ISLAMABAD - Educational facilities for children displaced from Khyber Agency owing to military operations are scarce and often inaccessible, educational services along with psychosocial support are urgently required for them as mothers report undesirable change in the children’s behaviour after displacement.

A recent report of Save the Children on Internally Displaced Persons (IDPs) displaced from Khyber Agency highlights that 56 per cent of respondents shared that IDP families do not have their children enrolled in schools. Displaced children are particularly vulnerable to threats such as child labour, violence, neglect and abuse, warns the report. ‘67 percent of mothers reported undesirable change in the children’s behaviour after displacement thus, psychosocial support is urgently required for children who have been affected by the displacement and child protection programmes to assist children suffering from psychosocial stress and behavioural problems must be initiated’.

According to UNICEF, 50 per cent of the IDP population are children, 12 per cent of the displaced are younger than two while 28 per cent are younger than five. Humanitarian agencies need additional funding to provide relief to IDPs both within Jalozai and especially in the surrounding off-camp areas where the vast majority is residing, it added.

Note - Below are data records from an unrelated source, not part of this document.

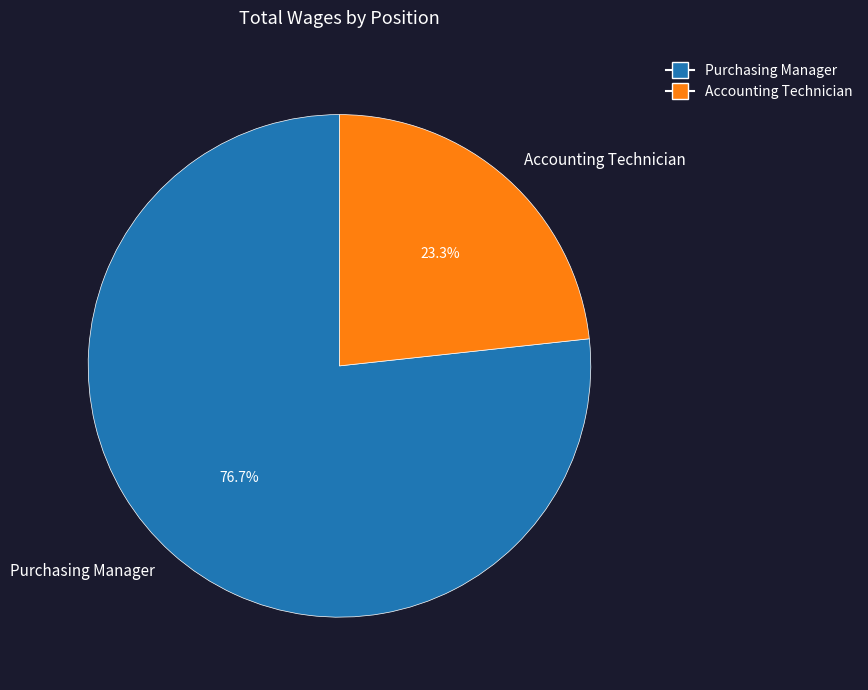

What is the smallest slice in the pie chart?

Accounting Technician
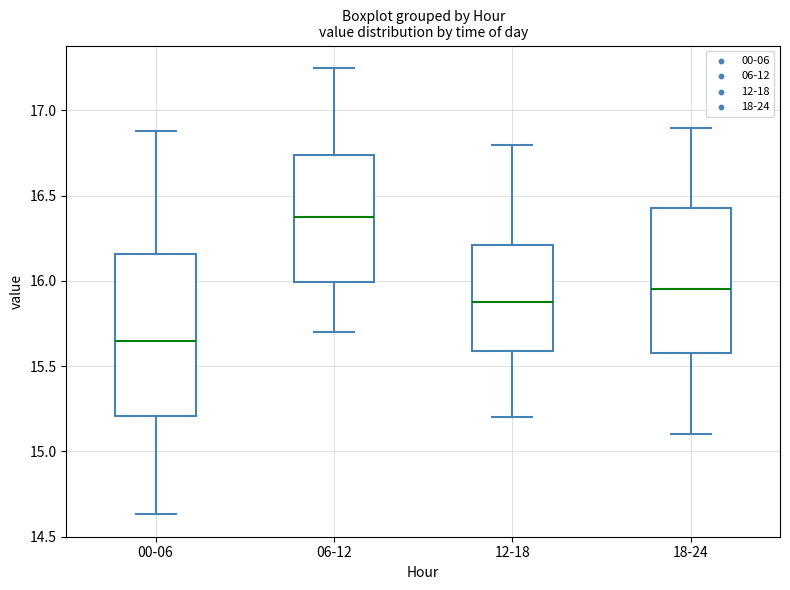

Reading left to right, read every box against the y-axis: the position of its median line, the range the box covers, and the ends of its whiskers. The values are not printed on the chart, so give them approximately, as read against the axis.

00-06: median 15.65, box 15.20 to 16.15, whiskers 14.65 to 16.90
06-12: median 16.40, box 16.00 to 16.75, whiskers 15.70 to 17.25
12-18: median 15.90, box 15.60 to 16.20, whiskers 15.20 to 16.80
18-24: median 15.95, box 15.60 to 16.45, whiskers 15.10 to 16.90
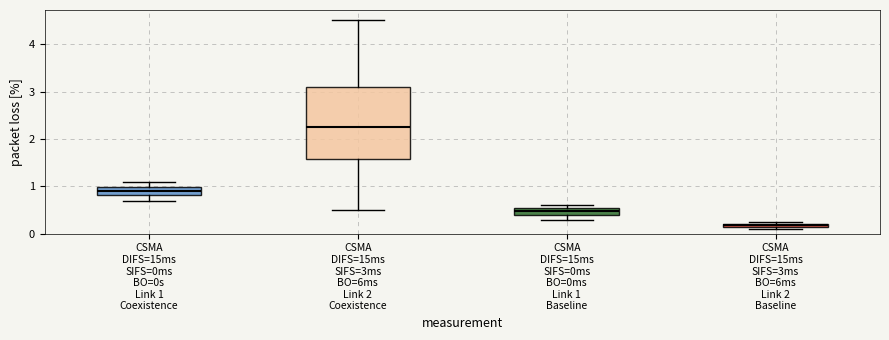

Comparing the boxes themselves (not the whiskers), which one is the tallest?

CSMA DIFS=15ms SIFS=3ms BO=6ms Link 2 Coexistence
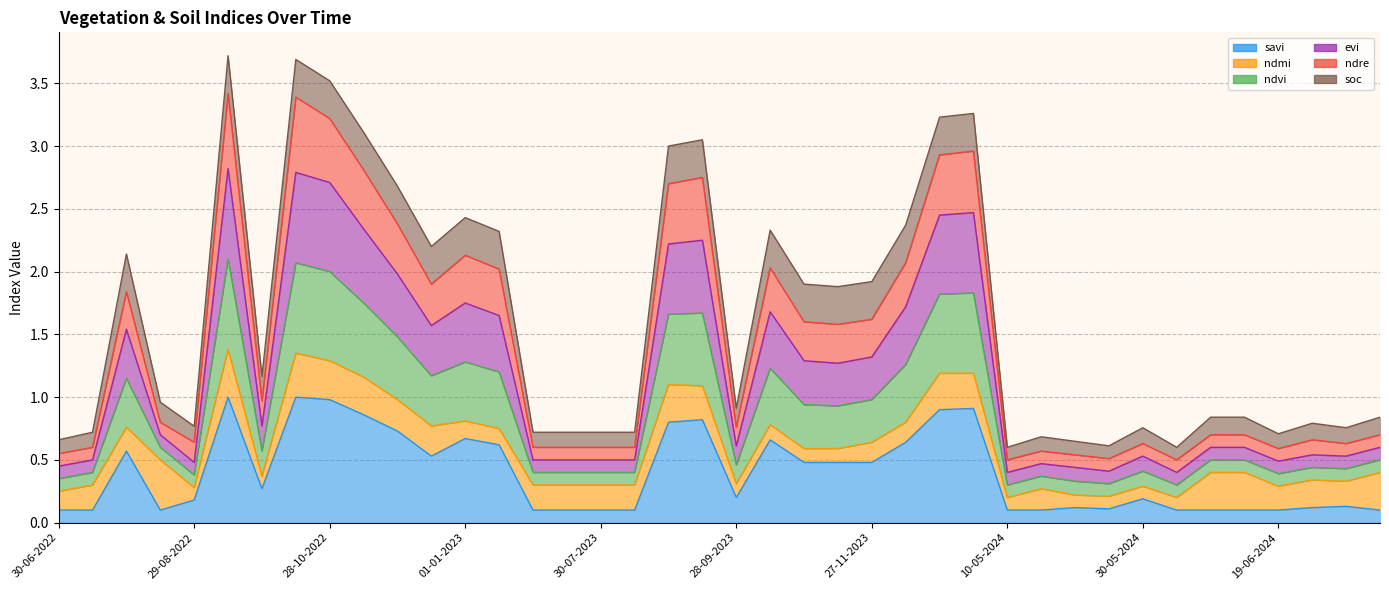

How many interior local peaks does the ndvi series have?

10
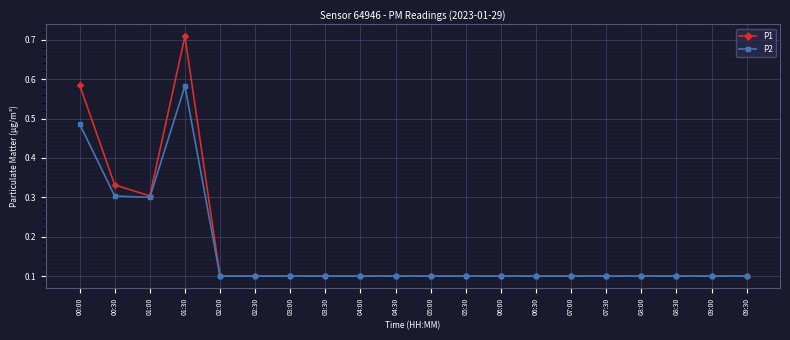

In P2, how many points are higher than both neighbors (excluding endpoints)?

1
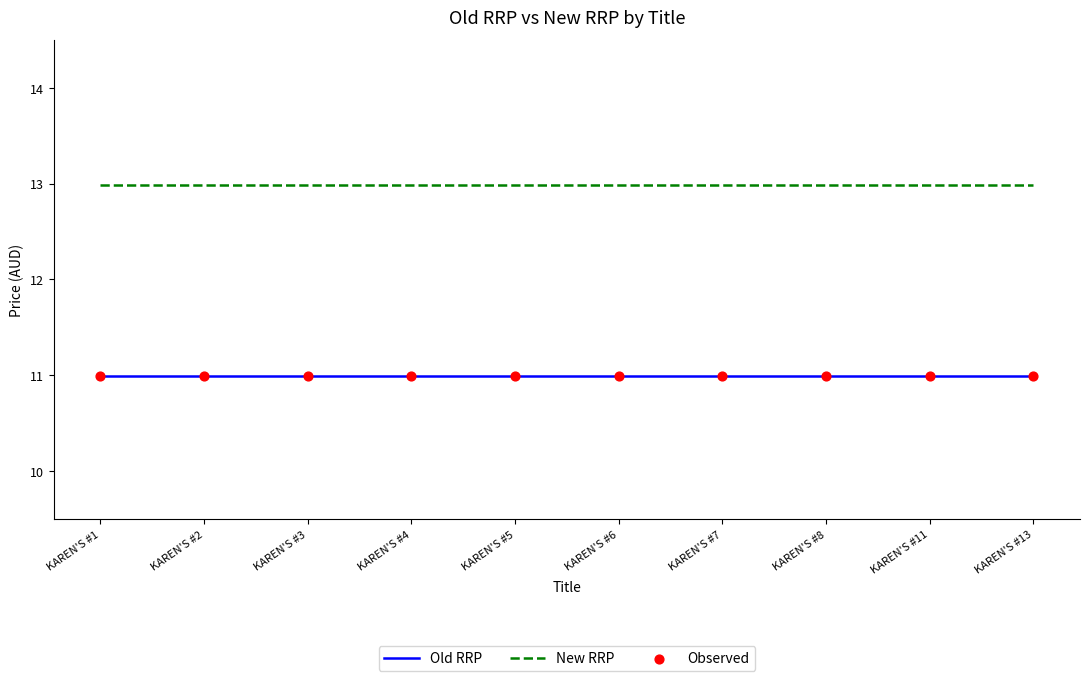

What is the difference between the highest and lowest values at KAREN'S #13?

2.0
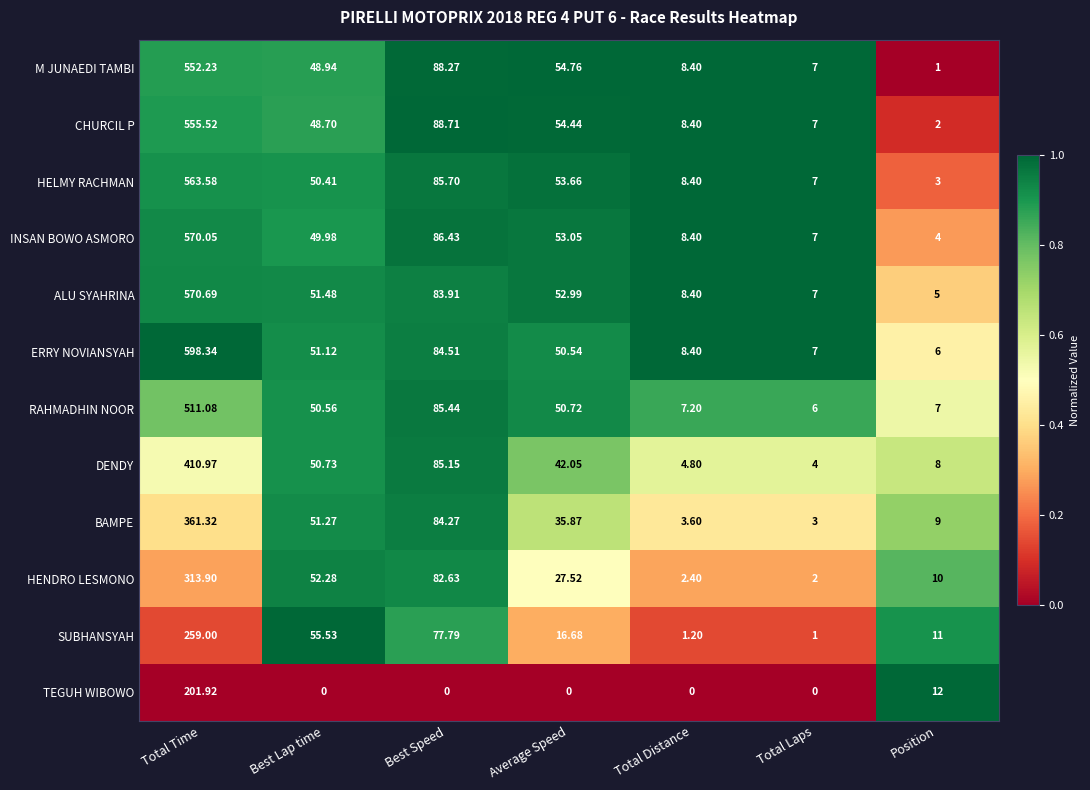

At which label is HENDRO LESMONO closest to 157?

Best Speed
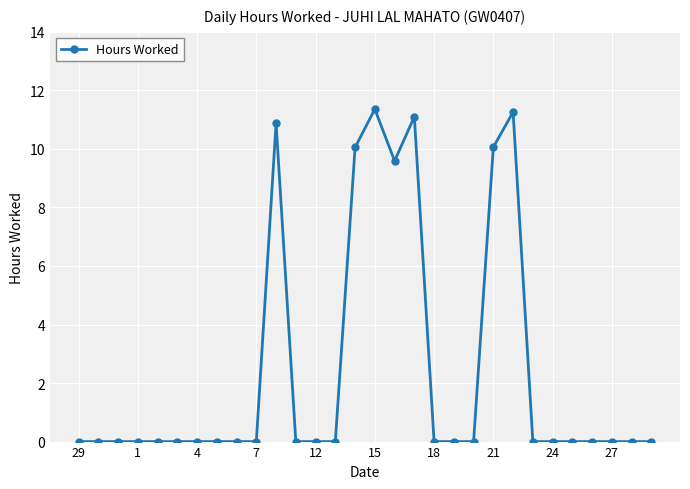

What is the value of the 17th point from the left?

9.6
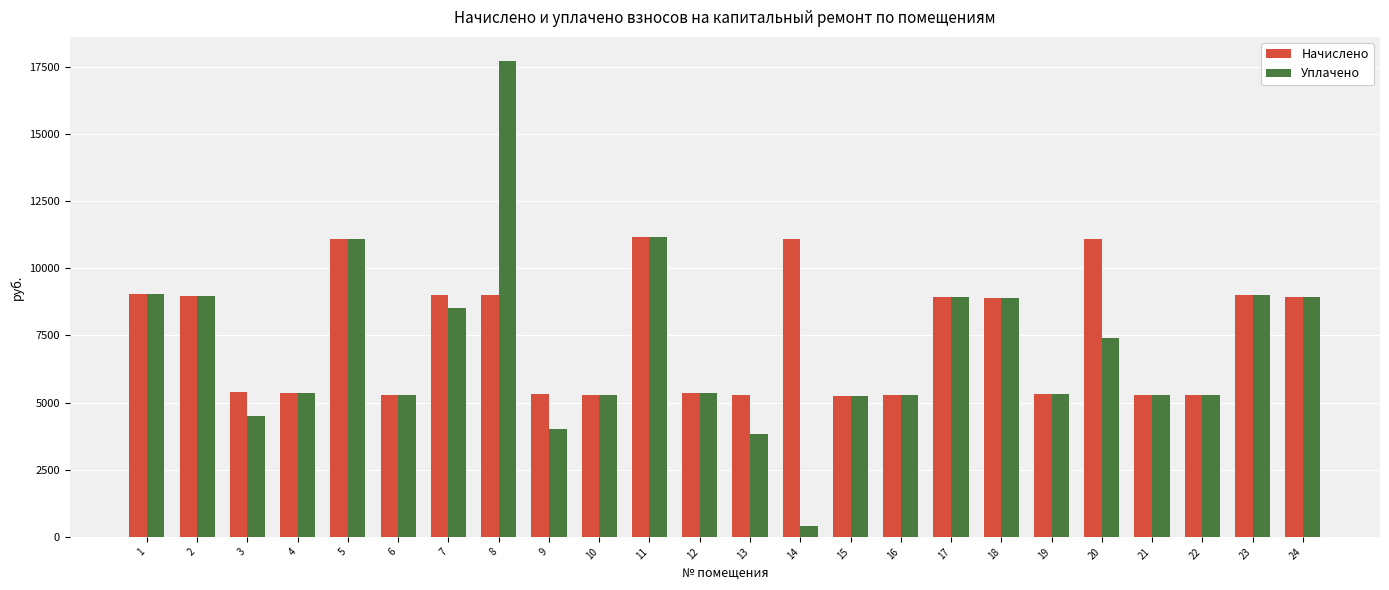

What is the total value across all series at 13?

9127.8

Results from Save the Children’s Initial Observation Report of off-camp IDPs reveal multiple needs of displaced families with respect to income, food, health, education and household supplies. Health facilities for many are difficult to reach and many IDPs are unable to gain access to or afford to purchase health services and medicines.

‘The 77 per cent of families in host communities are living in rented accommodations, which are often cramped, unhygienic and shared with other families. Many families have reported selling off livestock and borrowing to cover rental payments’.

Food stocks represent a risk to food security for displaced communities and household items such as cooking utensils, water storage containers, stoves, fuel lightning, water containers, solar lamps as well as women and children hygiene kits are urgently required, the report said.

Save the Children’s observation study found that 82 per cent women reported decrease in frequency of breastfeeding after displacement. Further efforts are required to ensure access to health services and early detection and response to disease outbreaks to the most vulnerable IDP communities.

About 63,000 families are estimated to have been recently displaced from Khyber Agency. However, the United Nations High Commission on Refugees (UNHCR) states that only 47,860 families (208,971 people) have registered as Internally Displaced Persons (IDPs) at Jalozai camp, out of which 10 per cent are residing in the camp while the remaining are living with host communities in Peshawar and surrounding areas.

The recently displaced families join hundreds of thousands of IDPs from previous conflicts in the area, which have been ongoing since 2009. The most recent displacement is due to escalating military operations against militant groups in the area. Save the Children estimates that over 600,000 in total will be displaced if military operations continue - among which over 300,000 are expected to be children.

Aid organizations have set up operations inside Jalozai camp, where they distribute food and shelter supplies and offer health and educational services to displaced persons. However, only 10 percent of the registered IDPs from Bara live in Jalozai camp. Most IDPs opt to live off camp for reasons linked to tradition, culture, and concerns about privacy for women.